The Australian Industry Group Australian Performance of Manufacturing Index (Australian PMI) increased by a further 1.1 points to 59.9 in March, indicating a sixth consecutive month of strong recovery and the Index’s highest monthly result since March 2018.

All seven activity indices in the Australian PMI expanded in March (readings above 50 points indicate expansion in activity, with higher results indicating a faster rate of expansion), with the new orders index (up 3.6 points to 63.5) suggesting further strong production in the coming months. All six manufacturing sectors in the Australian PMI reported positive trading conditions, with especially buoyant conditions in the machinery & equipment (up 0.6 points to 65.0) and textiles, clothing, footwear, paper & printing products (up 3.5 points to 66.1) sectors.

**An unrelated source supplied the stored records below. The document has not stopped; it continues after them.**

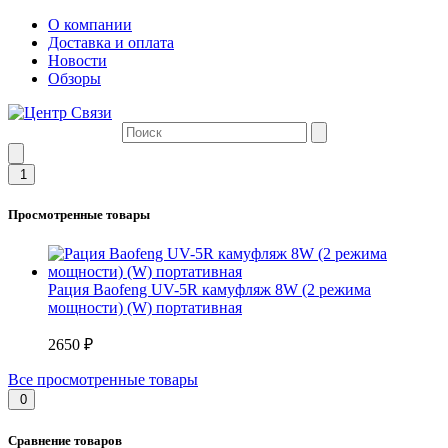
О компании
Доставка и оплата
Новости
Обзоры
1
Просмотренные товары
Рация Baofeng UV-5R камуфляж 8W (2 режима
мощности) (W) портативная
2650 ₽
Все просмотренные товары
0
Сравнение товаров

“The strong recovery in Australian manufacturing gathered further pace in March, with growth across the full range of sectors,” said Ai Group Chief Executive Innes Willox. “Production and sales continued to expand despite pulling back from very rapid rates of growth in February. Employment growth surged with manufacturers’ confidence boosted by buoyant levels of new orders.

“The machinery & equipment sector benefitted from higher demand from across the industrial, mining and agricultural sectors, while the metal products and building equipment sectors supplied into healthy levels of residential construction and infrastructure activity.”

The input prices index eased a little in March (down 2.8 points to 71.3) but remains above its long-run average (67.5 points). The selling prices index jumped to its highest level since 2008 (up 8.5 points to 59.7) indicating that, on average, selling prices rose sharply in March and many manufacturers are passing on their elevated input costs. The average wages index increased further in March (up 5.6 points to 63.8), taking it back above its long-run average (58.6 points) after dropping sharply in 2020 due to COVID-19.

“Some growing pains are evident with deliveries of inputs not keeping up with sales of finished products and with reports of skill shortages becoming more widespread,” Willox added. “The challenge over the next couple of months will be to maintain momentum as fiscal support is wound back further and while COVID-19 remains a threat.”